• How to Write Higher Level Thinking Questions:
     
    Ask questions about the reasons behind a character’s statements, actions, or thoughts. 
     (e.g. Why does the ogre’s wife want to keep Jack from being eaten?) 
    Ask questions about words or phrases the author seems to use in an important way. 
    (e.g. Why does Jack answer the old man’s question, “Two in each hand and one in my mouth”?, 
    The author says Jack was “not content.” Why isn’t Jack content even though he has riches to last a 
    lifetime?) 
    • Ask questions that connect passages, characters, incidents, or ideas. 

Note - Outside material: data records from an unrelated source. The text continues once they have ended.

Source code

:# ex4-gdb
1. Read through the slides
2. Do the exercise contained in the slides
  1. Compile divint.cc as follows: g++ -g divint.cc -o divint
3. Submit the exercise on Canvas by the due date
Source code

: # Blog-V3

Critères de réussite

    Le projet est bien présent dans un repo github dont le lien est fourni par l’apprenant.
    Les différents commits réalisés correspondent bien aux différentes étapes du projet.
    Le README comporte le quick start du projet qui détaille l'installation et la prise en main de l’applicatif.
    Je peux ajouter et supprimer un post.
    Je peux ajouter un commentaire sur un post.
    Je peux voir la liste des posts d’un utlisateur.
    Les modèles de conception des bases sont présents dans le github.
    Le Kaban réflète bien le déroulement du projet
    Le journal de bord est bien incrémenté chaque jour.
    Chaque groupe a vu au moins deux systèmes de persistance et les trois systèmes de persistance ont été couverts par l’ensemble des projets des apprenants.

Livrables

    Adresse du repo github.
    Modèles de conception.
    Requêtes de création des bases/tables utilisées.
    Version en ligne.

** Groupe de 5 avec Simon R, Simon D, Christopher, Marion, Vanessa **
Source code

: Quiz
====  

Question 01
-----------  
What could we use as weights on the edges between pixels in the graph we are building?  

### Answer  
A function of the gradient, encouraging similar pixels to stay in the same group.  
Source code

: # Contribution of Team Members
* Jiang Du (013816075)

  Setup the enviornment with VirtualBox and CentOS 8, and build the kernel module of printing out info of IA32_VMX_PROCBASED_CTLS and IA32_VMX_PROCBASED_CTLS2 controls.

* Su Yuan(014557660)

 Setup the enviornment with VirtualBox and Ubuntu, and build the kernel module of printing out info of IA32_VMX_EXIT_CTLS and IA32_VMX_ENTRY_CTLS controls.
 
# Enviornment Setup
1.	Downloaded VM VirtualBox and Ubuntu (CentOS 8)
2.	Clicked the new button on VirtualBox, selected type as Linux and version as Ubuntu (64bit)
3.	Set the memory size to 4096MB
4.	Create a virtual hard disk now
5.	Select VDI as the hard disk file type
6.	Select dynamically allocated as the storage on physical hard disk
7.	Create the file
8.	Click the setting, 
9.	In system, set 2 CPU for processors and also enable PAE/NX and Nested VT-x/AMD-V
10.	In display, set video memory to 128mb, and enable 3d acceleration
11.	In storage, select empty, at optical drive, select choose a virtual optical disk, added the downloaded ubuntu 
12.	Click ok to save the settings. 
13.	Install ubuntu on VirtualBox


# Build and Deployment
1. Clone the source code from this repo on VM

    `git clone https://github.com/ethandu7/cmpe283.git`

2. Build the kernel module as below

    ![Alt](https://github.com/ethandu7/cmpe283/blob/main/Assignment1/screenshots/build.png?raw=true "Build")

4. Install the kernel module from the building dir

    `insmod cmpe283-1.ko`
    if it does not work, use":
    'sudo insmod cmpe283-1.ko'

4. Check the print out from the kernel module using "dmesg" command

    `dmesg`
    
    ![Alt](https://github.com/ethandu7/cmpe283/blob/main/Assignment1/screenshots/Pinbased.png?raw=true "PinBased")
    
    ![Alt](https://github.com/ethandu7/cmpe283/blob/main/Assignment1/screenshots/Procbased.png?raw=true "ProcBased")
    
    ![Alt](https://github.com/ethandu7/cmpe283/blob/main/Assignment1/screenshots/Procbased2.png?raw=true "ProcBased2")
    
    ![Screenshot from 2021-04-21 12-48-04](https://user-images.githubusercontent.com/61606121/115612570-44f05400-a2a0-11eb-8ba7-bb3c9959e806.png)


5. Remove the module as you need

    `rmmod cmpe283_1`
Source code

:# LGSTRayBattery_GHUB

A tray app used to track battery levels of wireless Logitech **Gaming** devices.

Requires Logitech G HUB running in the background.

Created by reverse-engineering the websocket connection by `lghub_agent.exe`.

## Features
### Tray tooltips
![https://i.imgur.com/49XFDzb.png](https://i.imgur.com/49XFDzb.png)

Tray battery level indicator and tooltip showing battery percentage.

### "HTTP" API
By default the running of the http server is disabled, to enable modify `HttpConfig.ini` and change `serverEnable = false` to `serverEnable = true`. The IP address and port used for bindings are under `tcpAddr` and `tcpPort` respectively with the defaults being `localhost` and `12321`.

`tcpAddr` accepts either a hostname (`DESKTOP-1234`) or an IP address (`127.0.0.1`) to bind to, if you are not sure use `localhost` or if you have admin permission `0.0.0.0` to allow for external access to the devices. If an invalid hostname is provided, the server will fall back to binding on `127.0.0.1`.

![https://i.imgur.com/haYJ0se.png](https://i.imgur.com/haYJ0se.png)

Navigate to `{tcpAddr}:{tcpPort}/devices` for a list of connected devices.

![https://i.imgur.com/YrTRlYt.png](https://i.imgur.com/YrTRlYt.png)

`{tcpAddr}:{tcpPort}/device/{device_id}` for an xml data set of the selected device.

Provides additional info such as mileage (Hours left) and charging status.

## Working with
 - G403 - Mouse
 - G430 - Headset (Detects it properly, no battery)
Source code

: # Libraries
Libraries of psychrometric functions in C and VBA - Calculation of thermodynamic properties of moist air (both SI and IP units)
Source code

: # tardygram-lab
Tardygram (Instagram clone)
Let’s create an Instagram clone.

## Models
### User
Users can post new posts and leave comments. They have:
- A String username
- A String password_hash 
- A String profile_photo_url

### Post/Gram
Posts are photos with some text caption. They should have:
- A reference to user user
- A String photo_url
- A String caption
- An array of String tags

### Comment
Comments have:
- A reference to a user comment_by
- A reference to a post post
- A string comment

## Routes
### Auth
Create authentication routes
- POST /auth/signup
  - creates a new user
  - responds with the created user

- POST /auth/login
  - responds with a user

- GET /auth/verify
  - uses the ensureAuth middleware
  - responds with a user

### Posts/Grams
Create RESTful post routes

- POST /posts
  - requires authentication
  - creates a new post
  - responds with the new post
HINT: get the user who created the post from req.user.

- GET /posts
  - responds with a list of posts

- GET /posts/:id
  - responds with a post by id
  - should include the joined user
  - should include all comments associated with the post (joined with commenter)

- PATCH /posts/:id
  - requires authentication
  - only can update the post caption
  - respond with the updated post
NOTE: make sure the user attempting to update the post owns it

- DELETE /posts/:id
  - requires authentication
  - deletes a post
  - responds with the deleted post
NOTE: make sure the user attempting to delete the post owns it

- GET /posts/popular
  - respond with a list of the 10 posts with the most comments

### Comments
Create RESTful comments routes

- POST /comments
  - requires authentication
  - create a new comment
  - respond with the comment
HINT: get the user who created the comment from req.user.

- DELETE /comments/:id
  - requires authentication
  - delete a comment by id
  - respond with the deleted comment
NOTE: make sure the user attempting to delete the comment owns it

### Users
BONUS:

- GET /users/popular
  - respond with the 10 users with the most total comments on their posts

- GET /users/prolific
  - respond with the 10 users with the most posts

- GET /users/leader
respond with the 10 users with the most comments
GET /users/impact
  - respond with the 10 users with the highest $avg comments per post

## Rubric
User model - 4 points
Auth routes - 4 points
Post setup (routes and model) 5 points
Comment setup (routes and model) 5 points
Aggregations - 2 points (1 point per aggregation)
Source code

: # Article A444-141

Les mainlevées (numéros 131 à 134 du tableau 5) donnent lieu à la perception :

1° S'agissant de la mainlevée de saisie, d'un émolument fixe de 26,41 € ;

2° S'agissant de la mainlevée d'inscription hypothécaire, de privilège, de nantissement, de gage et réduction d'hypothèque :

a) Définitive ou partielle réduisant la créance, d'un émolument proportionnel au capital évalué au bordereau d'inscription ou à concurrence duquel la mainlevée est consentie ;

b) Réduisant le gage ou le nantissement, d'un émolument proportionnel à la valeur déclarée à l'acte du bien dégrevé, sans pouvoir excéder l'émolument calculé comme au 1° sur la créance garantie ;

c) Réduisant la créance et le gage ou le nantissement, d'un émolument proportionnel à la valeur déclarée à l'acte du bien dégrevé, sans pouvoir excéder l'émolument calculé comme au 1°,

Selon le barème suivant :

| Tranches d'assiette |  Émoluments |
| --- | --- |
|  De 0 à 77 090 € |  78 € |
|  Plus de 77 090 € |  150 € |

    (e.g. Why is Jack so much bolder in asking the ogre’s wife for food on his second trip than on his 
    first?) 
    Once you think you have a critical thinking question, try to answer it. Then try to come up with another 
    answer that makes sense and disagrees with your first answer. If you can come up with at least two reasonable 
    answers that disagree with each other and back them up with evidence from the story, you have a critical 
    thinking question. If you can only think of one reasonable answer, or if all of your answers can be true at the 
    same time, you may have a clarifying question. 
    Hints for Changing Factual and Evaluative Questions into Interpretive Questions: 
    If you have a question that has an obvious answer, try changing the word How or What to Why. 
    Factual: What did Jack trade for the magic beans? 
    Interpretive: Why did Jack trade Milky White for the magic beans?